The woman flipped him the bird. I pulled at his hand to keep us moving. His stubbornness held him in place a moment longer.
I turned back, tugging harder on his hand. The crowd was slowly pulling us apart from the woman. Before she disappeared, she caught my eye. I don’t know if it was divine inspiration or a moment of drunken clarity, but she stared at me for a moment before speaking.
“He’s a terrible guy,” she said calmly.
In that moment, I realized how easily I could simply let go of his hand. Disappear into the crowd. Leave him behind forever. I knew this city, he didn’t. I could get back to the hotel before he even got out of the venue, pack my bag, and leave. I would stay with my sister for the night. We would drink too much, and she would revel with me about our bad luck in men. I would quit my job, pack up, and head somewhere new. I would never see him again. He could find his own damned way home in this mess.

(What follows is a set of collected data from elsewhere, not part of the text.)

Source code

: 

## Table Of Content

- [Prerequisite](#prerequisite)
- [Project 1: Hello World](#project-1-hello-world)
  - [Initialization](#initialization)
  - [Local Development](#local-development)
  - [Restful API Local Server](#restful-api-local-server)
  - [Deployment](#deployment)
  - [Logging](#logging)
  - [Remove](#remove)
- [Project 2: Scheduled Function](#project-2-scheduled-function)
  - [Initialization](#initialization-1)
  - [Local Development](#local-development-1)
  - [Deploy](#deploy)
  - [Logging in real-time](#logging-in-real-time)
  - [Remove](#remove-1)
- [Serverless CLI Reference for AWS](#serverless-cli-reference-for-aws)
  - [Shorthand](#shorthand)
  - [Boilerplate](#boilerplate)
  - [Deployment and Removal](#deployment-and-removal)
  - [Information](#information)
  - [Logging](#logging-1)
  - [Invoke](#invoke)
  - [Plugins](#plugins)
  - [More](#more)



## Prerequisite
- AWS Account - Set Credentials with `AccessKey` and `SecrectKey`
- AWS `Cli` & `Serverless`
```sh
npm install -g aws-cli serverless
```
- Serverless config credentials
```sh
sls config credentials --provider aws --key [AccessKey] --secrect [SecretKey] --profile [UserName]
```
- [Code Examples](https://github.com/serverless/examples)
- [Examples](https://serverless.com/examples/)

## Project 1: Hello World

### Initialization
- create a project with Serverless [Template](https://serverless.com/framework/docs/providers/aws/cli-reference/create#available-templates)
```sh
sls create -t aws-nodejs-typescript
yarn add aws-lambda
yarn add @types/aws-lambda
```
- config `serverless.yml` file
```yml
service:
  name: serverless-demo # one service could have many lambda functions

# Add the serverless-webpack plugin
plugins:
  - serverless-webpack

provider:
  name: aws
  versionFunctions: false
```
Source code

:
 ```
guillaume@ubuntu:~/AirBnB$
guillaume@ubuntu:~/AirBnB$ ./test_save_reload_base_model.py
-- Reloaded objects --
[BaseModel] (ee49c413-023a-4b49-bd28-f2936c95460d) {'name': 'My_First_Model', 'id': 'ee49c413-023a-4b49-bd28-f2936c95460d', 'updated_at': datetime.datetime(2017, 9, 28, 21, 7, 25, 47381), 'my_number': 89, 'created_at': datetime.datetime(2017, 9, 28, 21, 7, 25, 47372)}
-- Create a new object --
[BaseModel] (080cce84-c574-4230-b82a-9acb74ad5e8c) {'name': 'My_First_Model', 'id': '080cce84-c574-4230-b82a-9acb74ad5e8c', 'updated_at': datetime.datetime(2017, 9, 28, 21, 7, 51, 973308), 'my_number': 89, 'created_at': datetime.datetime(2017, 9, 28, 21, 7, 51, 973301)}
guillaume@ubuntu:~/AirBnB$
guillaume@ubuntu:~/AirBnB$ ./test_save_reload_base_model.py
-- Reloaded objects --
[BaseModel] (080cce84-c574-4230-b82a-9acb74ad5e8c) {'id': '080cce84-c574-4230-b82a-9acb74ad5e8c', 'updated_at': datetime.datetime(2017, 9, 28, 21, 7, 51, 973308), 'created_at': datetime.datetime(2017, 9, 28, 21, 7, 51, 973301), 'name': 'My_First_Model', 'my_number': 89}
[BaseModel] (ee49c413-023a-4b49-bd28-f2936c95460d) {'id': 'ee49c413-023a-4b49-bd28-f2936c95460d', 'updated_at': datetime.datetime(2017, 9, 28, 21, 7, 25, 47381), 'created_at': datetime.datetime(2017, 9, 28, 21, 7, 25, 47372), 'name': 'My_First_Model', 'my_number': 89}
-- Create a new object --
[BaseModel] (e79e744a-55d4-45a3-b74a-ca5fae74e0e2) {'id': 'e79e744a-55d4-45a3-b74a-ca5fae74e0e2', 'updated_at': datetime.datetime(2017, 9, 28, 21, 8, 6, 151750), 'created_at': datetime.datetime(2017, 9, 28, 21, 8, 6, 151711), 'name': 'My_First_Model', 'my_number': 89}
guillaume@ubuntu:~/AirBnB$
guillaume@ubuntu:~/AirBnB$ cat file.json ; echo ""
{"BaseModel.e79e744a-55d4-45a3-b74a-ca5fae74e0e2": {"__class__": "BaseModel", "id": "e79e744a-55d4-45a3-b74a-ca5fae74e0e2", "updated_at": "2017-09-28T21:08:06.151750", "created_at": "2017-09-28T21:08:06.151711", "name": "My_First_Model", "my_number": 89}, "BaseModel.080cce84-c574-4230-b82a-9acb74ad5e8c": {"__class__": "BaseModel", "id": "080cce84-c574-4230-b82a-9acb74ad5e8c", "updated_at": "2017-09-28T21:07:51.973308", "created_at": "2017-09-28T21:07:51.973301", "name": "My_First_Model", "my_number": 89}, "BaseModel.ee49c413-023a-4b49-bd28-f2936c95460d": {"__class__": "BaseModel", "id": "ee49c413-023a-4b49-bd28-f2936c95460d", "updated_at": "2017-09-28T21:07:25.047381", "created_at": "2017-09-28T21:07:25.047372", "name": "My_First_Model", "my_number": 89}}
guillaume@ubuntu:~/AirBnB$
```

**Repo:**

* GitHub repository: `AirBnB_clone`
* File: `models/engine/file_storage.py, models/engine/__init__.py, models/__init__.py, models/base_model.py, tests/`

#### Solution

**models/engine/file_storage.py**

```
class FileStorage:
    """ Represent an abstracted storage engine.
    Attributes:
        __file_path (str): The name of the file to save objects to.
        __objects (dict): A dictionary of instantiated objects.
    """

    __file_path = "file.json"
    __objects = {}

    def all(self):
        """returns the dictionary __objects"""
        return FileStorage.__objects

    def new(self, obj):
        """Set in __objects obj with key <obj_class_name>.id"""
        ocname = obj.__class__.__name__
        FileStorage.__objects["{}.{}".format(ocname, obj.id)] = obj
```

I didn’t drop his hand. I didn’t disappear. I didn’t leave him. I pulled his hand harder, steering him towards the gates. We walked in silence all the way back to the hotel. Once we got there, he got sick. Heat exhaustion, the asshole. Such an easy fix if he had just listened to me. He fell asleep while I flipped between HGTV and NatGeo. I drove us home the next morning, wishing for brunch but waiting for a sign.
I didn’t leave him that night. I should’ve, but I didn’t. Because that’s the thing: looking back, hindsight clearly points out when we had that sign, that right moment, to do what we need to do. But I didn’t see it then because I was hoping against hope for something good.
I left him several months later after he said he’d never read the book I was writing. His reasoning was that he doesn’t like to read. My dream is to be a writer. This isn’t news to anyone who knows me. But this man who talked of marriage and kids and happily ever after denied me by denying my dreams. So I left him. A few months later I quit my job, packed up my car, and moved somewhere entirely new. I haven’t seen him since but I’m pretty sure he’s still in that hometown, screwing up every relationship in his life and blaming it on everyone else. And he probably works a shitty job too.
I don’t hate him. I don’t hate myself either. Instead, I focused my energy on doing what I love. I finished my novel and got a job that matters to me. I take the risks I didn’t take when I was with him. I’ve grown, which is what we should strive to do. I pity him because he refuses to grow. I don’t dwell on that relationship much, despite it being the one big relationship in my life. I’ve grown past it. But damn, would it have been nice to just drop that sweaty hand and run off into the night, alone and wild and free.